Constant-Factor Improvements in Quantum Algorithms for Linear Differential Equations

TL;DR

This paper establishes constant-factor bounds for a quantum differential equation solver, significantly reducing the estimated runtime costs and advancing the practical prospects of quantum algorithms for linear differential equations.

Contribution

It provides the first constant-factor bounds for the LCHS quantum solver, improving previous estimates by over two orders of magnitude and enhancing its practical applicability.

Findings

Achieved 100-200x reduction in runtime estimates for quantum linear differential equation solvers.

Developed tighter bounds and more efficient quantum compilation schemes.

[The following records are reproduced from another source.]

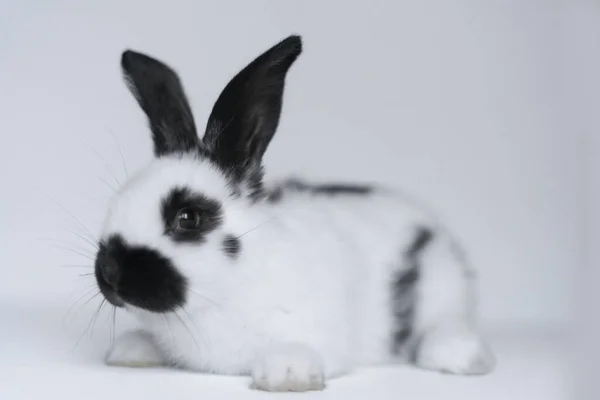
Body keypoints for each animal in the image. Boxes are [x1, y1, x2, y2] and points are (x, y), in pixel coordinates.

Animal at [96, 34, 494, 390]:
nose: (110, 272)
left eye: (188, 217)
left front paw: (287, 373)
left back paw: (461, 356)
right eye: (116, 201)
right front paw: (131, 352)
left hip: (443, 291)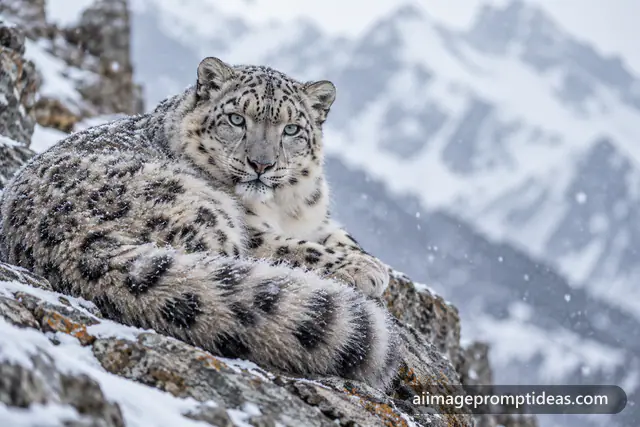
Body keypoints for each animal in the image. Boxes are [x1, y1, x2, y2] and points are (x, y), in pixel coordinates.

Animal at [0, 57, 399, 388]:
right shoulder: (256, 231)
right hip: (200, 210)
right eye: (236, 118)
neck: (285, 207)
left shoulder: (317, 218)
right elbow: (296, 247)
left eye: (291, 130)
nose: (261, 164)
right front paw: (367, 269)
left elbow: (340, 236)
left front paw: (367, 260)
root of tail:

Demonstrated potential for more practical quantum computing applications in differential equations.

Abstract

Finding the solution to linear ordinary differential equations of the form $\partial_t u(t) = -A(t)u(t)$ has been a promising theoretical avenue for \textit{asymptotic} quantum speedups. However, despite the improvements to existing quantum differential equation solvers over the years, little is known about \textit{constant factor} costs of such quantum algorithms. This makes it challenging to assess the prospects for using these algorithms in practice. In this work, we prove constant factor bounds for a promising new quantum differential equation solver, the linear combination of Hamiltonian simulation (LCHS) algorithm. Our bounds are formulated as the number of queries to a unitary $U_A$ that block encodes the generator $A$. In doing so, we make several algorithmic improvements such as tighter truncation and discretization bounds on the LCHS kernel integral, a more efficient quantum compilation scheme for the SELECT operator in LCHS, as well as use of a constant-factor bound for oblivious amplitude amplification, which may be of general interest. To the best of our knowledge, our new formulae improve over previous state of the art by at least two orders of magnitude, where the speedup can be far greater if state preparation has a significant cost. Accordingly, for any previous resource estimates of time-independent linear differential equations for the most general case whereby the dynamics are not \textit{fast-forwardable}, these findings provide a 100-200x reduction in runtime costs. This analysis contributes towards establishing more promising applications for quantum computing.